Children with disabilities have the right to a quality inclusive education in which children with and without disabilities study together in mainstream schools with necessary support. Inclusive education is key to reducing stigma and promoting the rights of people with disabilities throughout their lives, the groups said.

Iran’s public school system subjects all children to a discriminatory medical assessment based on an IQ test to determine whether they are “educable.” Children with low scores are compelled to attend a segregated “special” school. Children with the lowest scores are denied education altogether. 

One parent described learning that her 7-year-old daughter, who is blind and has difficulty communicating, was deemed “uneducable” after her medical assessment: “The day they told me that they can’t register my daughter … was one of the worst days of my life.… I want her to go to school just as all other kids go. I had purchased all the school supplies for her, but she didn’t answer any questions in the assessment session, and the man there said that she is not educable. I brought her back home, crying all the way.”

Children with disabilities who do enroll in schools face various barriers. These include inaccessible buildings, classrooms, and toilets, or lack of aides and other support. The government should ensure reasonable accommodations so that children with disabilities have the support they need in the classroom and the building. These can include assistive devices such as hearing aids or educational materials in formats such as braille or audio.

The lack of such support can put a heavy burden on families. Some parents said that they had to accompany their child to school to carry them up and down stairs or to give them the assistance they need with writing or reading. 
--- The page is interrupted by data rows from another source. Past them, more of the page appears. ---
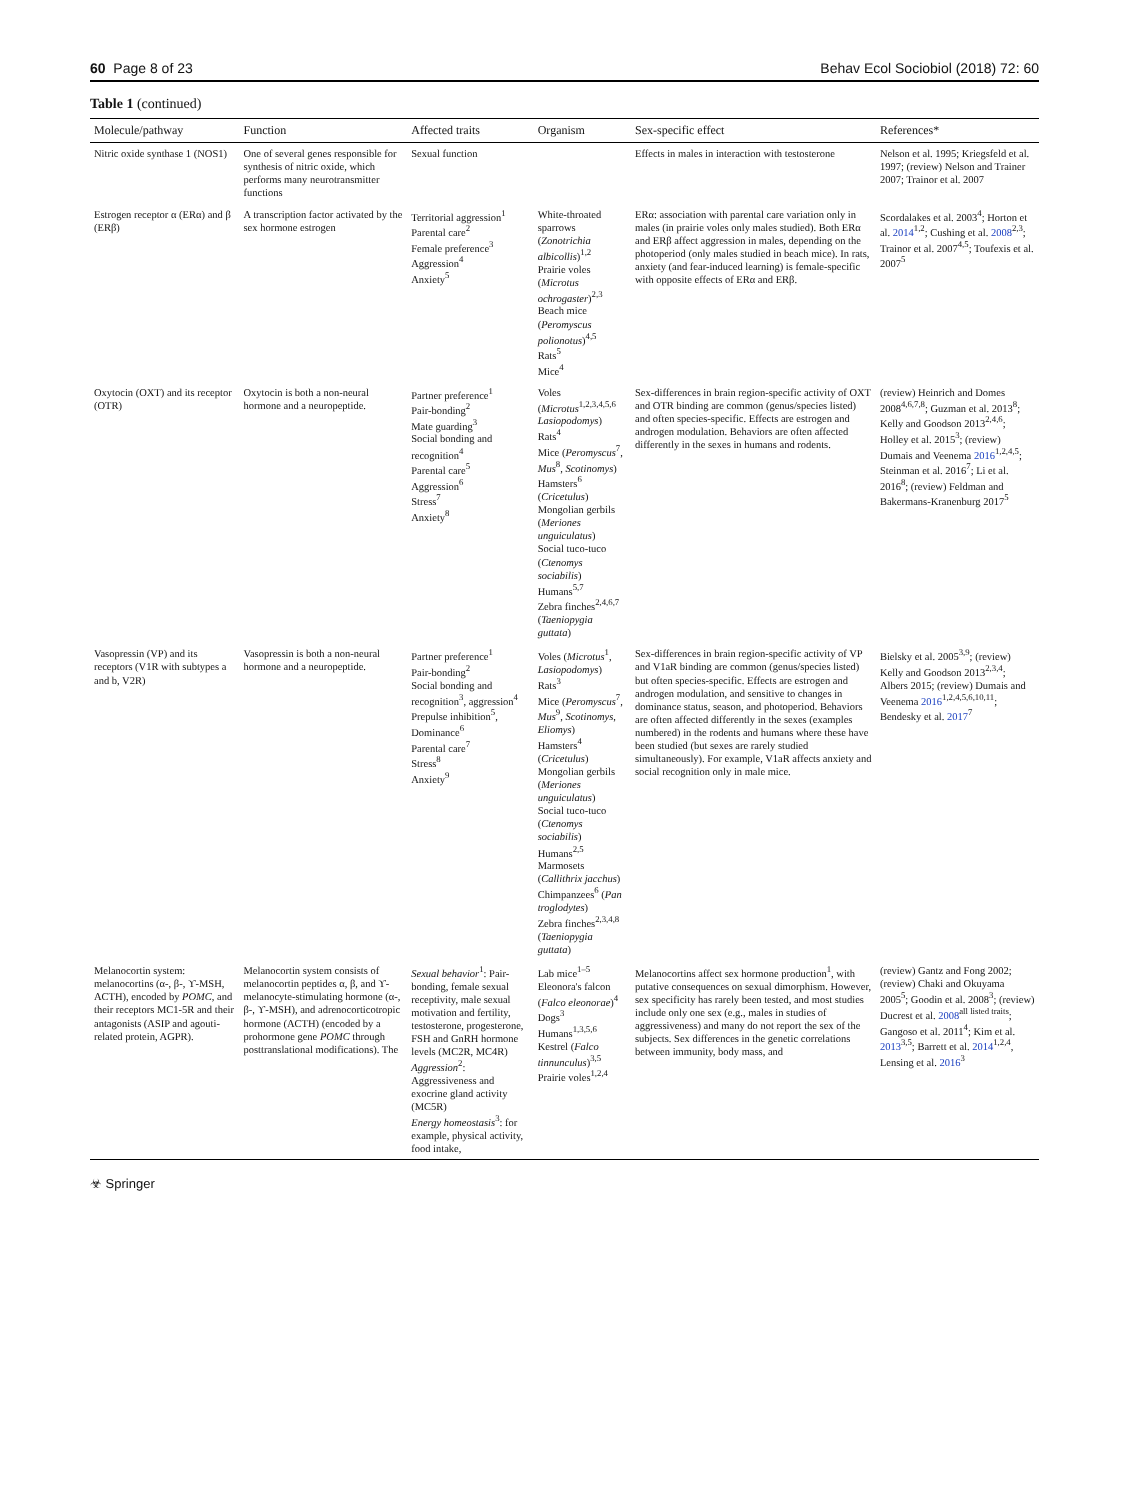60 Page 8 of 23 Behav Ecol Sociobiol (2018) 72: 60
Table 1 (continued)
| Molecule/pathway | Function | Affected traits | Organism | Sex-specific effect | References* |
| --- | --- | --- | --- | --- | --- |
| Nitric oxide synthase 1 (NOS1) | One of several genes responsible for synthesis of nitric oxide, which performs many neurotransmitter functions | Sexual function | | Effects in males in interaction with testosterone | Nelson et al. 1995; Kriegsfeld et al. 1997; (review) Nelson and Trainer 2007; Trainor et al. 2007 |
| Estrogen receptor α (ERα) and β (ERβ) | A transcription factor activated by the sex hormone estrogen | Territorial aggression<sup>1</sup> Parental care<sup>2</sup> Female preference<sup>3</sup> Aggression<sup>4</sup> Anxiety<sup>5</sup> | White-throated sparrows ( Zonotrichia albicollis )<sup>1,2</sup> Prairie voles ( Microtus ochrogaster )<sup>2,3</sup> Beach mice ( Peromyscus polionotus )<sup>4,5</sup> Rats<sup>5</sup> Mice<sup>4</sup> | ERα: association with parental care variation only in males (in prairie voles only males studied). Both ERα and ERβ affect aggression in males, depending on the photoperiod (only males studied in beach mice). In rats, anxiety (and fear-induced learning) is female-specific with opposite effects of ERα and ERβ. | Scordalakes et al. 2003<sup>4</sup>; Horton et al. 2014<sup>1,2</sup>; Cushing et al. 2008<sup>2,3</sup>; Trainor et al. 2007<sup>4,5</sup>; Toufexis et al. 2007<sup>5</sup> |
| Oxytocin (OXT) and its receptor (OTR) | Oxytocin is both a non-neural hormone and a neuropeptide. | Partner preference<sup>1</sup> Pair-bonding<sup>2</sup> Mate guarding<sup>3</sup> Social bonding and recognition<sup>4</sup> Parental care<sup>5</sup> Aggression<sup>6</sup> Stress<sup>7</sup> Anxiety<sup>8</sup> | Voles ( Microtus<sup>1,2,3,4,5,6</sup> Lasiopodomys ) Rats<sup>4</sup> Mice ( Peromyscus<sup>7</sup>, Mus<sup>8</sup>, Scotinomys ) Hamsters<sup>6</sup> ( Cricetulus ) Mongolian gerbils ( Meriones unguiculatus ) Social tuco-tuco ( Ctenomys sociabilis ) Humans<sup>5,7</sup> Zebra finches<sup>2,4,6,7</sup> ( Taeniopygia guttata ) | Sex-differences in brain region-specific activity of OXT and OTR binding are common (genus/species listed) and often species-specific. Effects are estrogen and androgen modulation. Behaviors are often affected differently in the sexes in humans and rodents. | (review) Heinrich and Domes 2008<sup>4,6,7,8</sup>; Guzman et al. 2013<sup>8</sup>; Kelly and Goodson 2013<sup>2,4,6</sup>; Holley et al. 2015<sup>3</sup>; (review) Dumais and Veenema 2016<sup>1,2,4,5</sup>; Steinman et al. 2016<sup>7</sup>; Li et al. 2016<sup>8</sup>; (review) Feldman and Bakermans-Kranenburg 2017<sup>5</sup> |
| Vasopressin (VP) and its receptors (V1R with subtypes a and b, V2R) | Vasopressin is both a non-neural hormone and a neuropeptide. | Partner preference<sup>1</sup> Pair-bonding<sup>2</sup> Social bonding and recognition<sup>3</sup>, aggression<sup>4</sup> Prepulse inhibition<sup>5</sup>, Dominance<sup>6</sup> Parental care<sup>7</sup> Stress<sup>8</sup> Anxiety<sup>9</sup> | Voles ( Microtus<sup>1</sup>, Lasiopodomys ) Rats<sup>3</sup> Mice ( Peromyscus<sup>7</sup>, Mus<sup>9</sup>, Scotinomys , Eliomys ) Hamsters<sup>4</sup> ( Cricetulus ) Mongolian gerbils ( Meriones unguiculatus ) Social tuco-tuco ( Ctenomys sociabilis ) Humans<sup>2,5</sup> Marmosets ( Callithrix jacchus ) Chimpanzees<sup>6</sup> ( Pan troglodytes ) Zebra finches<sup>2,3,4,8</sup> ( Taeniopygia guttata ) | Sex-differences in brain region-specific activity of VP and V1aR binding are common (genus/species listed) but often species-specific. Effects are estrogen and androgen modulation, and sensitive to changes in dominance status, season, and photoperiod. Behaviors are often affected differently in the sexes (examples numbered) in the rodents and humans where these have been studied (but sexes are rarely studied simultaneously). For example, V1aR affects anxiety and social recognition only in male mice. | Bielsky et al. 2005<sup>3,9</sup>; (review) Kelly and Goodson 2013<sup>2,3,4</sup>; Albers 2015; (review) Dumais and Veenema 2016<sup>1,2,4,5,6,10,11</sup>; Bendesky et al. 2017<sup>7</sup> |
| Melanocortin system: melanocortins (α-, β-, ϒ-MSH, ACTH), encoded by POMC , and their receptors MC1-5R and their antagonists (ASIP and agouti-related protein, AGPR). | Melanocortin system consists of melanocortin peptides α, β, and ϒ-melanocyte-stimulating hormone (α-, β-, ϒ-MSH), and adrenocorticotropic hormone (ACTH) (encoded by a prohormone gene POMC through posttranslational modifications). The | Sexual behavior<sup>1</sup>: Pair-bonding, female sexual receptivity, male sexual motivation and fertility, testosterone, progesterone, FSH and GnRH hormone levels (MC2R, MC4R) Aggression<sup>2</sup>: Aggressiveness and exocrine gland activity (MC5R) Energy homeostasis<sup>3</sup>: for example, physical activity, food intake, | Lab mice<sup>1–5</sup> Eleonora's falcon ( Falco eleonorae )<sup>4</sup> Dogs<sup>3</sup> Humans<sup>1,3,5,6</sup> Kestrel ( Falco tinnunculus )<sup>3,5</sup> Prairie voles<sup>1,2,4</sup> | Melanocortins affect sex hormone production<sup>1</sup>, with putative consequences on sexual dimorphism. However, sex specificity has rarely been tested, and most studies include only one sex (e.g., males in studies of aggressiveness) and many do not report the sex of the subjects. Sex differences in the genetic correlations between immunity, body mass, and | (review) Gantz and Fong 2002; (review) Chaki and Okuyama 2005<sup>5</sup>; Goodin et al. 2008<sup>3</sup>; (review) Ducrest et al. 2008<sup>all listed traits</sup>; Gangoso et al. 2011<sup>4</sup>; Kim et al. 2013<sup>3,5</sup>; Barrett et al. 2014<sup>1,2,4</sup>, Lensing et al. 2016<sup>3</sup> |
☣ Springer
Inaccessibility and lack of reasonable accommodations in schools can also compel children with disabilities to drop out of school or to enroll in a school far from home, or even in a residential “special” school where they are separated from their family and community.

Based on government figures, during the 2018-2019 school year only 150,000 children with disabilities of school age were enrolled in school, and more than half of them in “special” schools that segregate them from other students. Estimates put the total number of school-age children with disabilities in Iran at 1.5 million.

In recent years, the Iranian government has adopted some measures to improve access to education for children with disabilities, including significantly increasing the budget for their education and establishing physical accessibility requirements for newly built or renovated schools. It has also expanded some support to children with disabilities attending mainstream schools by offering accessible education materials, including materials in braille or audio formats. 

But in the absence of a comprehensive approach to guarantee inclusive education throughout the school system, these measures are insufficient to ensure that children with disabilities can access education on an equal basis with other children. Iran has ratified the Convention on the Rights of Persons with Disabilities (CRPD) and the Convention on the Rights of the Child, which guarantee the right to quality education for all children without discrimination. The CRPD also requires governments to provide reasonable accommodations and accessibility to support quality education.

“The Iranian government’s approach to education of children with disabilities risks keeping many children with disabilities in Iran on the margins of society,” said Jane Buchanan, deputy disability rights director at Human Rights Watch. “Iran should immediately end its reliance on medical assessments that deny children access to education and move to include all children with disabilities in mainstream schools with their peers.”